Anne Rios, his attorney with Al Otro Lado, said she was stunned when she was finally able to get a copy of his medical records: “It seems unbelievable, almost too absurd to be true, but it’s not only documented, it’s the government’s own records.”
By August, Ice had twice refused to release him while his asylum case was pending even after dozens of medical visits, including multiple to the emergency room. One ER doctor had written that he was a “serious patient that presents with significant complexity of risk”, adding that he might have some kind of brain hemorrhage.
He had no criminal history or immigration violations.
Rolando grew increasingly desperate. At one point, he considered giving up and deporting himself back to Guatemala – a certain death, Rios said, recalling him telling her on one visit: “‘I’m gonna die here or in Guatemala, so I would at least rather go to my home country … I just can’t take it any more.’”
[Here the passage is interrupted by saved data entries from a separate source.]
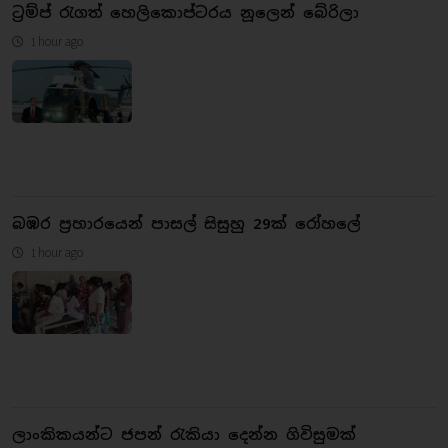
ට්‍රම්ප් රැගත් හෙලිකොප්ටරය නූලෙන් බේරිලා
1 hour ago
බඹර ප්‍රහාරයෙන් පාසල් සිසුහු 29ක් රෝහලේ
1 hour ago
ලාංකිකයන්ට ජපන් රැකියා දෙන්න ගිවිසුමක්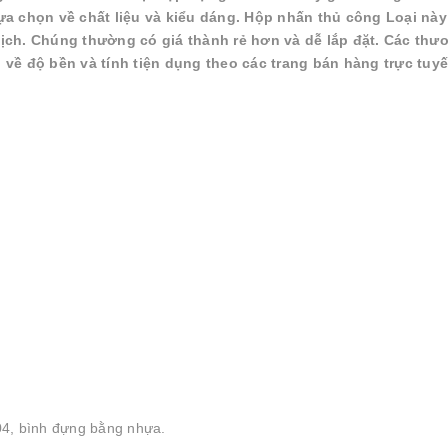
a chọn về chất liệu và kiểu dáng. Hộp nhấn thủ công Loại này
ịch. Chúng thường có giá thành rẻ hơn và dễ lắp đặt. Các thư
về độ bền và tính tiện dụng theo các trang bán hàng trực tuy
04, bình đựng bằng nhựa.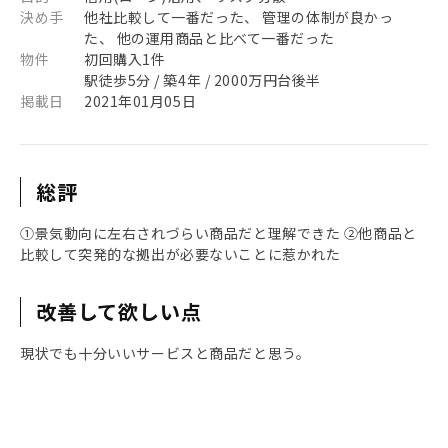
決め手
他社比較して一番だった、 管理の体制が良かっ
た、 他の運用商品と比べて一番だった
物件
初回購入1件
駅徒歩5分 / 築4年 / 2000万円台後半
掲載日
2021年01月05日
総評
①景気動向に左右されづらい商品だと理解できた ②他商品と
比較して突発的な拠出が必要ないことに惹かれた
改善して欲しい点
現状でも十分いいサービスと商品だと思う。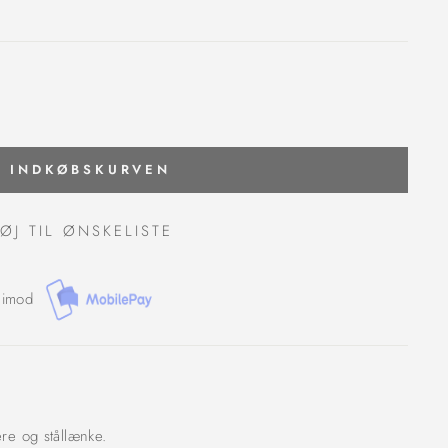
J INDKØBSKURVEN
FØJ TIL ØNSKELISTE
 imod
ere og stållænke.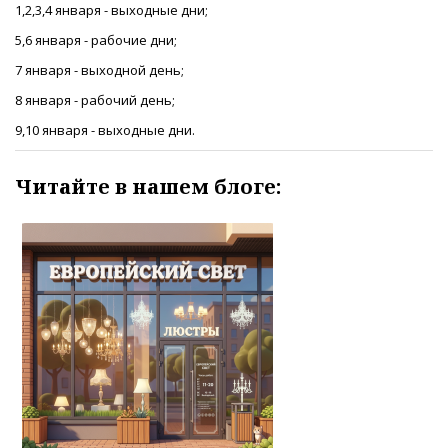
1,2,3,4 января - выходные дни;
5,6 января - рабочие дни;
7 января - выходной день;
8 января - рабочий день;
9,10 января - выходные дни.
Читайте в нашем блоге: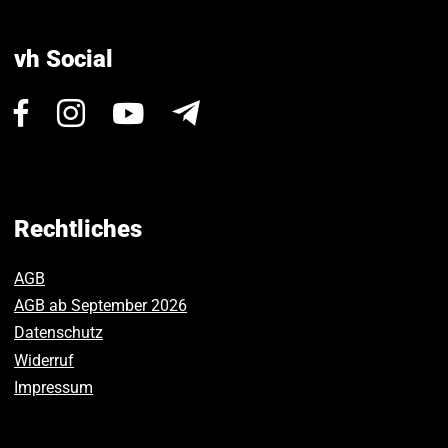
vh Social
Besuchen
Besuchen
Besuchen
Newsletter
Sie
Sie
Sie
uns
uns
uns
auf
auf
auf
Facebook.
Instagram.
Youtube.
Rechtliches
AGB
AGB ab September 2026
Datenschutz
Widerruf
Impressum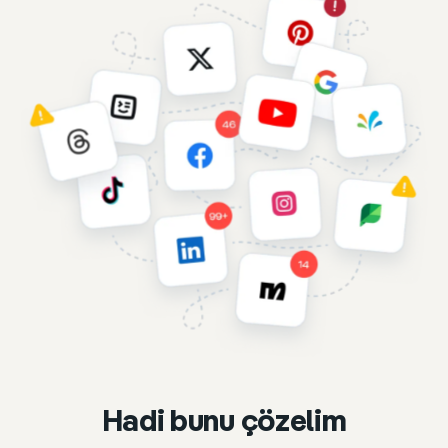
Hadi bunu çözelim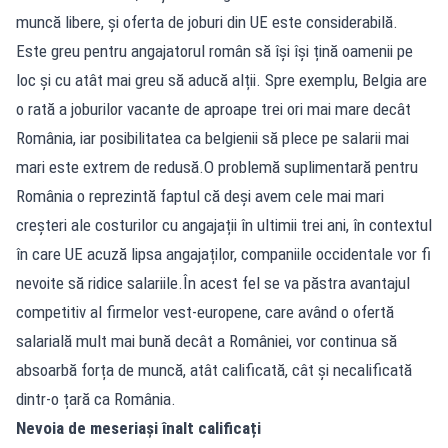
muncă libere, și oferta de joburi din UE este considerabilă.
Este greu pentru angajatorul român să își își țină oamenii pe
loc și cu atât mai greu să aducă alții. Spre exemplu, Belgia are
o rată a joburilor vacante de aproape trei ori mai mare decât
România, iar posibilitatea ca belgienii să plece pe salarii mai
mari este extrem de redusă.O problemă suplimentară pentru
România o reprezintă faptul că deși avem cele mai mari
creșteri ale costurilor cu angajații în ultimii trei ani, în contextul
în care UE acuză lipsa angajaților, companiile occidentale vor fi
nevoite să ridice salariile.În acest fel se va păstra avantajul
competitiv al firmelor vest-europene, care având o ofertă
salarială mult mai bună decât a României, vor continua să
absoarbă forța de muncă, atât calificată, cât și necalificată
dintr-o țară ca România.
Nevoia de meseriași înalt calificați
After a third request by Rolando’s attorneys, a judge ruled that he could be released – but only if he paid a $5,000 bond.
“For many, $5,000 might as well be $5m,” said Rios. “They come here with nothing, no resources, no family members, absolutely no way to pay for that.”
Rolando was only able to get out when Al Otro Lado found a way to cover the amount through its bond fund.
Ice declined to comment on Rolando’s case, citing his privacy. A spokeswoman said “everyone in our custody receives timely access to medical services and treatment”, including a full health assessment with two weeks of custody, daily sick calls and 24-hour emergency care. A dietician ensures detainees’ “unique health (included allergies), dietary, and religious needs are met” for each meal, and all food “must be visually appealing, palatable, and taste good”.
A final plea: ‘I followed the rules and I am telling the truth’
Rolando struggles to understand why the US has treated him like a criminal: “I followed all the rules and I asked for admission.”
Trump, however, is working to make the asylum process much more restrictive than what Rolando has experienced. His administration passed a policy in July banning migrants from seeking asylum at the US-Mexico border if they came from another country, saying they must first seek protections elsewhere.
Rolando was released in September and is awaiting an asylum hearing scheduled for next week. He said he wanted to speak out because he was particularly upset about the treatment he saw other detainees face at Otay Mesa. Some were disabled and unable to walk to the cafeteria to get food, he said, noting that he got reprimanded when he tried to bring them food.
“They abuse their power with us,” he said.
Rolando said he wanted the government to understand that people seek asylum because they have no other option – and that officials should believe him: “When you’re asking for asylum, you’re swearing to tell the whole truth and nothing but the truth. I am telling the truth.”
Following the rules and telling the truth seems to make little difference these days in an America where the Administration pointedly does neither, and the institutions that are supposed to enforce the rule of law and insure at least a modicum of accountability from the Executive Branch have largely gone “belly cup.”
A prerequisite to any true “dialogue” would be an end to MPP (“Let ‘Em Die in Mexico”), cancellation of the bogus “first country” regs and the illegal “Safe Third Country Agreements” with the failed states of the Northern Triangle, and an end to inhumane and intentionally coercive detention. At that point, there could be at least the beginnings a “true dialogue” on how to work within existing law to solve Southern Border issues, rather than intentionally aggravating them! And that could eventually lead to the necessary legislative changes to make our immigration laws more sensible, generous, due-process-oriented, and in the real national interest (rather than the exclusive interests of a White Nationalist minority).